● **Extracted text**
========

State v. Colby
Decision Date | 25 June 2020 |
Docket Number | NO. 03-19-00710-CR,03-19-00710-CR |
Citation | 604 S.W.3d 232 |
Parties | The STATE of Texas, Appellant v. Patrick W. COLBY, Appellee |
Court | Texas Court of Appeals |
David A. Escamilla and Giselle Horton, Assistant Travis County Attorney, P. O. Box 1748, Austin, TX 78767, for Appellant.
Christopher M. Perri, 1504 West Avenue, Austin, TX 78701, Jana Ortega, Law Office of Jana Ortega, 818 W. 10th St., Ste A, Austin, TX 78701-2064, for Appellee.
Before Chief Justice Rose, Justices Baker and Triana
Gisela D. Triana, Justice The State of Texas appeals the trial court's order granting the motion to suppress filed by appellee Patrick W. Colby, who was charged, following a traffic stop, with the misdemeanor offense of driving while intoxicated. In a single issue on appeal, the State argues that the trial court abused its discretion in granting the motion to suppress. We will affirm the trial court's order.

========

● **Information supplied**
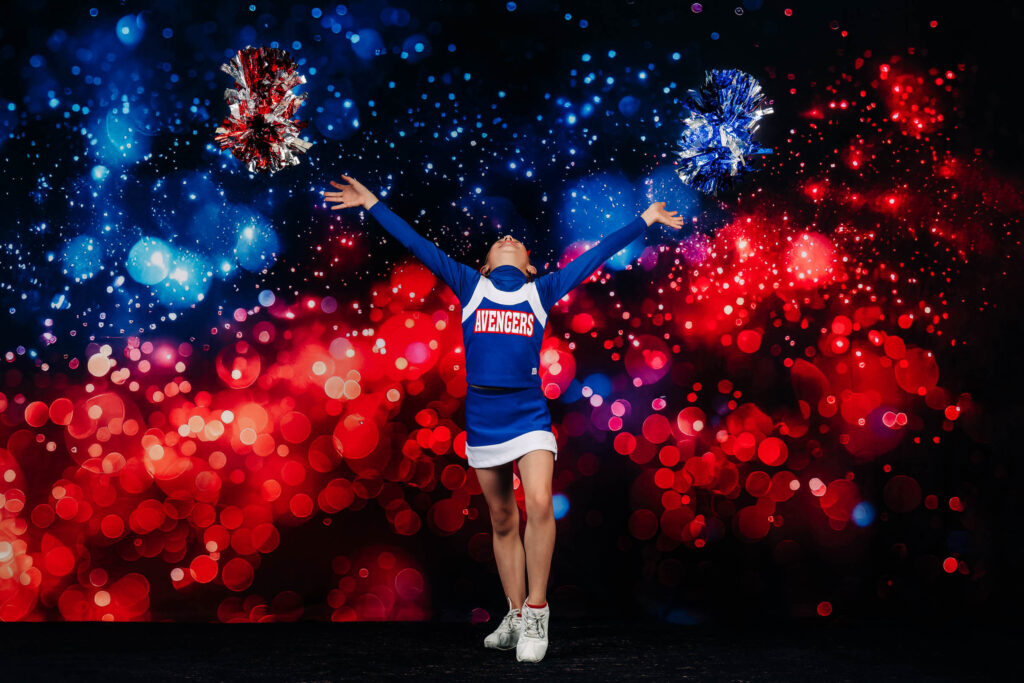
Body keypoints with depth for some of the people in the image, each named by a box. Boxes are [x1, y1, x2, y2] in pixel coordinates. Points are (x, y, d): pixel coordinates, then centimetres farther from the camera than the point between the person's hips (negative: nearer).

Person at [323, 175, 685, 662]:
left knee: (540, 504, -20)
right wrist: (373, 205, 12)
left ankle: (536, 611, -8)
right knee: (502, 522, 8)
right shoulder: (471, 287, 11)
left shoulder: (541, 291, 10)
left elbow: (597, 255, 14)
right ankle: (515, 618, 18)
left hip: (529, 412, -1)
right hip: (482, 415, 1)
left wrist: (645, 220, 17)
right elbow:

========

● **Exercises to complete**
(a) Why, according to the State v. Colby opinion, is the State of Texas appealing?
(b) In the State v. Colby opinion, what offense was Patrick W. Colby charged with after the traffic stop?
(c) Continue the State v. Colby opinion from the point where it stops.

● **Written responses**
(a) The State is appealing because the trial court granted Patrick W. Colby's motion to suppress. It argues that the trial court abused its discretion in granting that motion.

(b) He was charged with the misdemeanor offense of driving while intoxicated.

(c)
At the hearing on the motion to suppress, Officer Jeremy Garza of the Lakeway Police Department testified that on the night of September 22, 2017, he was on patrol when he approached the intersection of Blue Clearing Way and Highlands Boulevard. Garza explained that Highlands Boulevard is a four-lane roadway, with two northbound and two southbound lanes separated by a median. Blue Clearing Way is a two-lane roadway, with one eastbound and one westbound lane. Officer Garza was driving east on Blue Clearing Way, which had a stop sign at the intersection. Garza acknowledged that he did not come to a complete stop until he was beyond the stop sign, although he disagreed with defense counsel's claim that he was "pretty far out" in the intersection when he stopped. He explained that he stopped beyond the sign to get a better view of cross traffic:
So due to the area, there is a lot of landscape, foliage. Some areas have brick walls. So it's very hard to see—when you stop at the stop sign to see if the actual intersection is actually clear to enter. So you do have to proceed forward without breaking the plane of the intersection to ensure it is safe to turn and make sure you are not going to be involved in a collision, essentially, for failing to yield right-of-way.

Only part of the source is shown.